With music, pomp and ceremony, the first large scale trial of an experimental Ebola vaccine was launched yesterday in Liberia, in the face of two major challenges.

The first is to find enough volunteers – 30,000 are being sought – willing to take the potentially preventative vaccine, which contains a gene from the virus that has terrorised the country and claimed thousands of lives.

The second is to obtain sufficient results to show whether it works in the face of the rapidly declining number of cases. The researchers will only be able to tell if the vaccine protects against Ebola if the disease is still about. Last week there were just eight cases in Liberia, compared with 300 a week last September.

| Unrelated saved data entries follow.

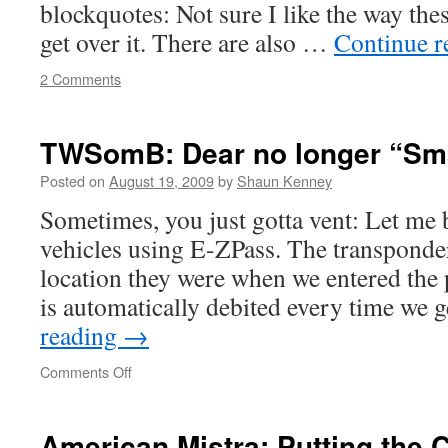
blockquotes: Not sure I like the way the
get over it. There are also …
Continue 
2 Comments
TWSomB: Dear no longer “Sma
Posted on
August 19, 2009
by
Shaun Kenney
Sometimes, you just gotta vent: Let me 
vehicles using E-ZPass. The transponder
location they were when we entered the
is automatically debited every time we
reading
→
on
Comments Off
TWSomB:
Dear
no
American Mistra: Putting the C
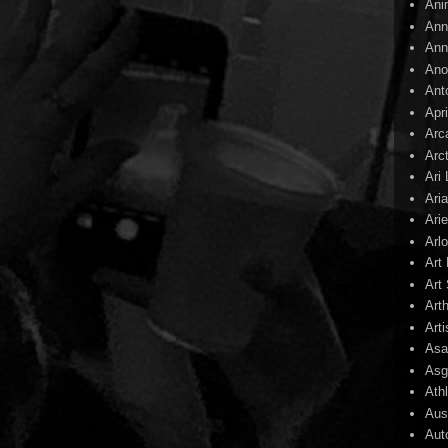
Ani
Ann
Ann
Ano
Ant
Apr
Arc
Arc
Ari
Ari
Arie
Arl
Art
Art 
Art
Arti
Asa
Asg
Ath
Aust
Aut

Announcing the trial in the capital Monrovia on Sunday, Joseph Nyumah, the Liberian Vice-President, tried to combat fear of the vaccine by urging volunteers to “take courage” and come forward “because it is going to work”.

Yesterday, at Redemption Hospital, a former Ebola holding centre and one of the bases from which the trial is being run, performers sang lyrics explaining the purpose of the trial, and the US ambassador spoke in support, as part of a campaign to ease concerns.

In the early stages of the outbreak last year, rumours spread about the cause of the epidemic, which was variously attributed to witchcraft, a Western plot and a conspiracy by African governments said to have introduced the disease to extract multimillion pound payments in aid from the West. Families refused to take dying relatives to treatment centres as a result, fanning the flames of the epidemic.

It may prove difficult to overcome those fears, given that the vaccine contains a tiny part of the virus itself – despite reassurance from scientists that it cannot cause the disease.

While the experimental vaccine has been developed with unprecedented speed by GlaxoSmithKline, it may turn out to be not fast enough to get a firm result in this epidemic.

It was first tested on monkeys and shown to protect them from Ebola. Initial trials on healthy human volunteers also showed that the vaccine was safe and produced an immune response.

However, among 60 healthy volunteers tested in Oxford between 17 September and 18 November, the level of immunity generated over 28 days was not as great as had been hoped. Professor Jonathan Ball, a molecular virologist from the University of Nottingham, said it was “a tad disappointing” and less than that observed in the monkeys.

But he added: “We don’t fully understand what degree of immunity humans require in order to protect them from infection. That’s why clinical trials are important.”

A US study showed a stronger immune response, but that trial tested a significantly higher dose of the vaccine. It has also been tested in Switzerland and Mali.

The Liberian trial, run by the US National Institutes of Health, will include frontline health workers and members of burial teams, it is hoped, who are at high risk infection. Other vaccines are in development and awaiting trials.

More than 21,797 cases of Ebola and more than 8,600 deaths have been recorded since the current outbreak in West Africa began. Last week, fewer than 100 cases were recorded in the three main affected countries – Guinea, Sierra Leone and Liberia – the first time they had fallen so low since last June.

Jeremy Farrar, director of the Wellcome Trust, which has funded trials of the vaccine, said yesterday: “The international response that has got us to this point has been phenomenal. The WHO confirmed last week that infection rates continue to fall, which emphasises the need to complete these crucial trials as quickly as possible.”